Excerpt to read:
○ ○ ○ ○ ○ ○ ○
This episode’s guest is Mark Ainley, Founder of GC Realty Investments, a turnkey rental provider here in the Chicagoland market. Mark runs a full-service real estate brokerage and employs 29 people between 2locations. Mark’s team currently manages more than 500 rental units, 7 condo associations, and more than 1 million square feet of commercial space. I’m expecting more than just a few jewels of wisdom here on this episode. Welcome to the show, Mark.

Thanks, Dan. I appreciate you having me on. I listened to all your other podcasts and they’re very informational. I only hope I could give back as much as the others.

Introducing Mark Ainley

Nice. I appreciate that. I like to say that, too. I point that out on quite a few of the guests have been avid listeners, and it’s funny, I get a chance to meet people. The more successful people that I meet who are audience members who listen to our show, Mark, do listen to most. I think it’s just that hunger for knowledge that successful people develop that ends up leading to more success. How did you get started originally in real estate and then after you answer that, we’ll get onto like how you got started in the turnkey and we’ll talk about that business.
○ ○ ○ ○ ○ ○ ○
Stated goal:
Render this sentence from the podcast introduction above in Spanish: "Mark’s team currently manages more than 500 rental units, 7 condo associations, and more than 1 million square feet of commercial space."

Entries:
○ ○ ○ ○ ○ ○ ○
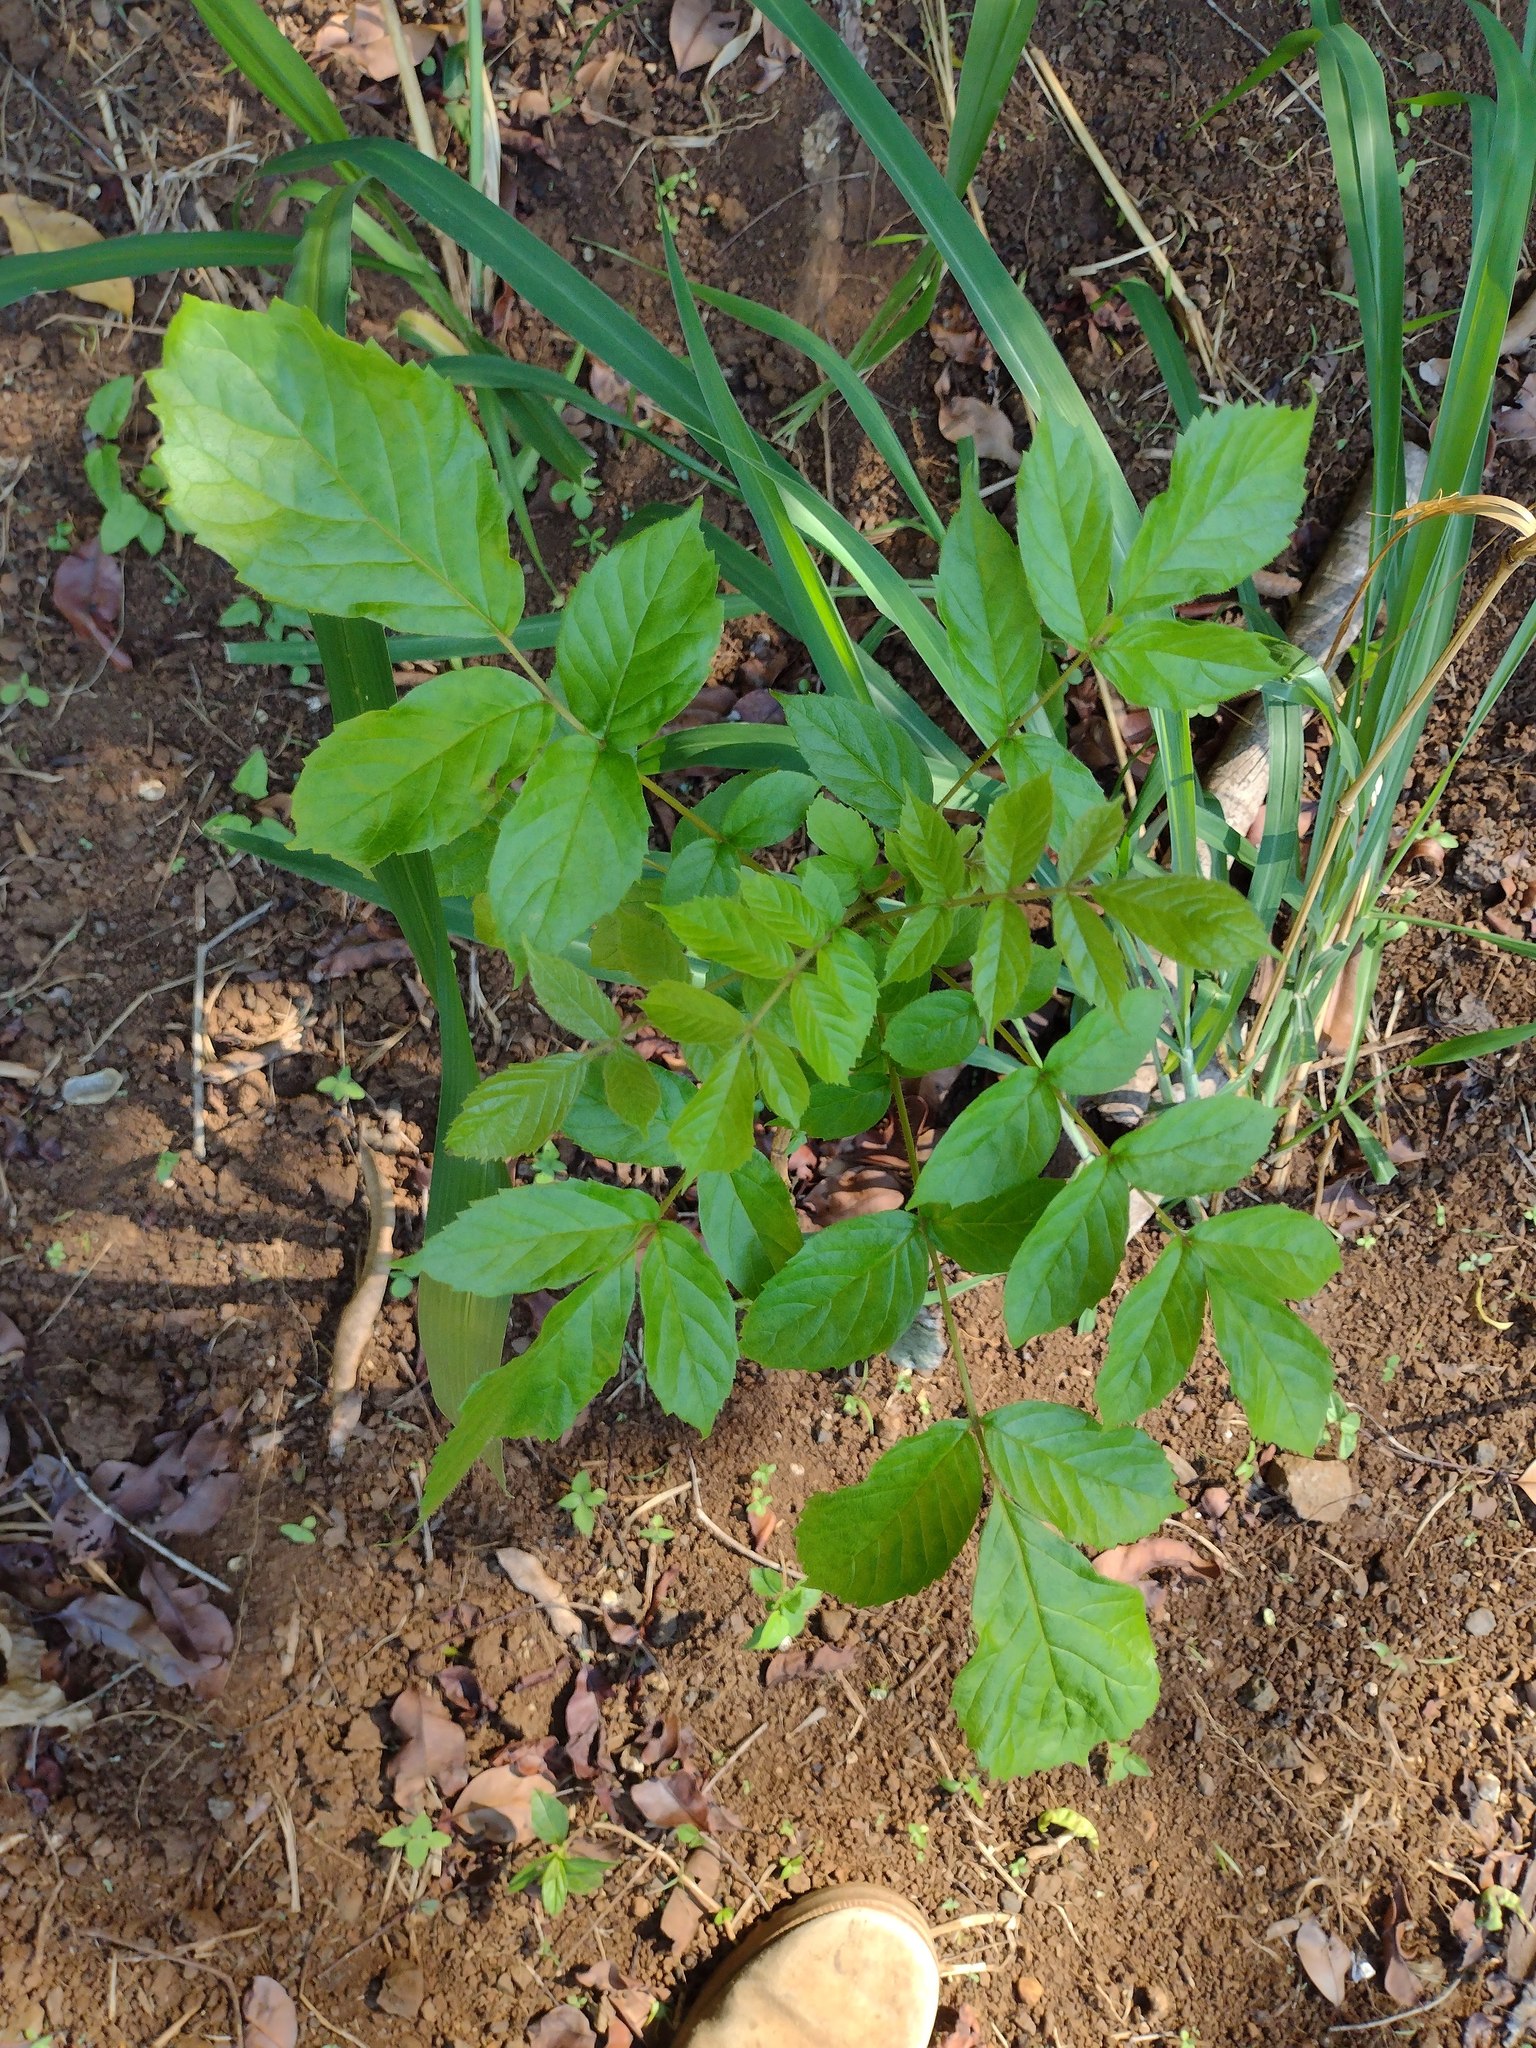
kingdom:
○ ○ ○ ○ ○ ○ ○
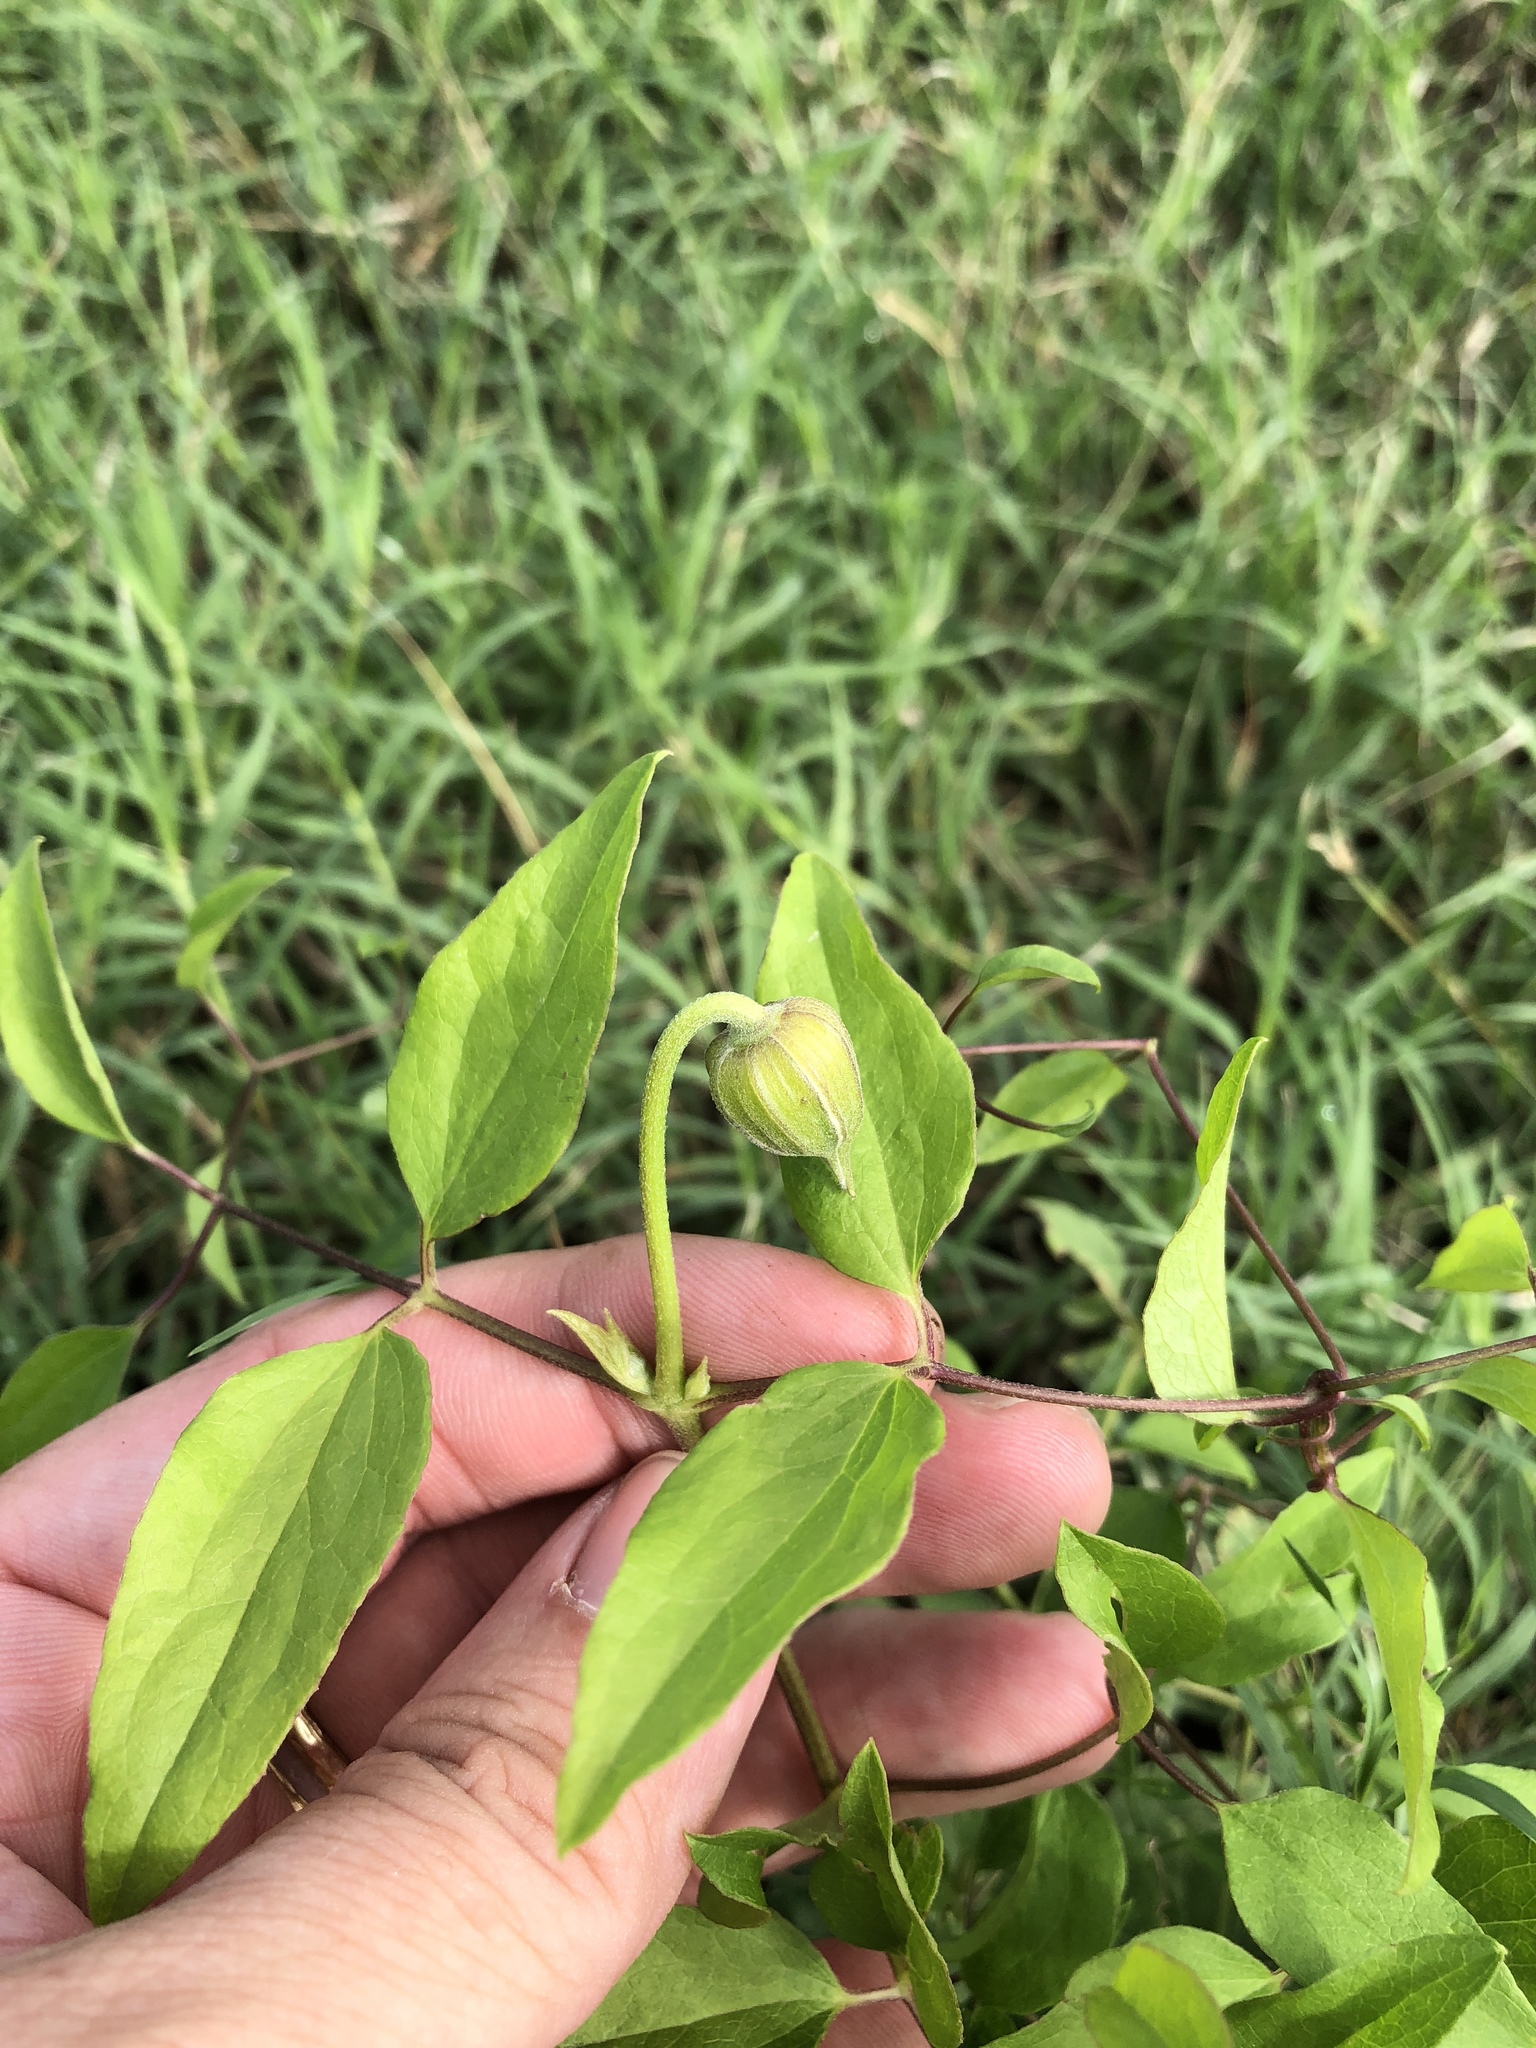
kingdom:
○ ○ ○ ○ ○ ○ ○
Written answer:
El equipo de Mark administra actualmente más de 500 unidades de alquiler, 7 asociaciones de condominios y más de 1 millón de pies cuadrados de espacio comercial.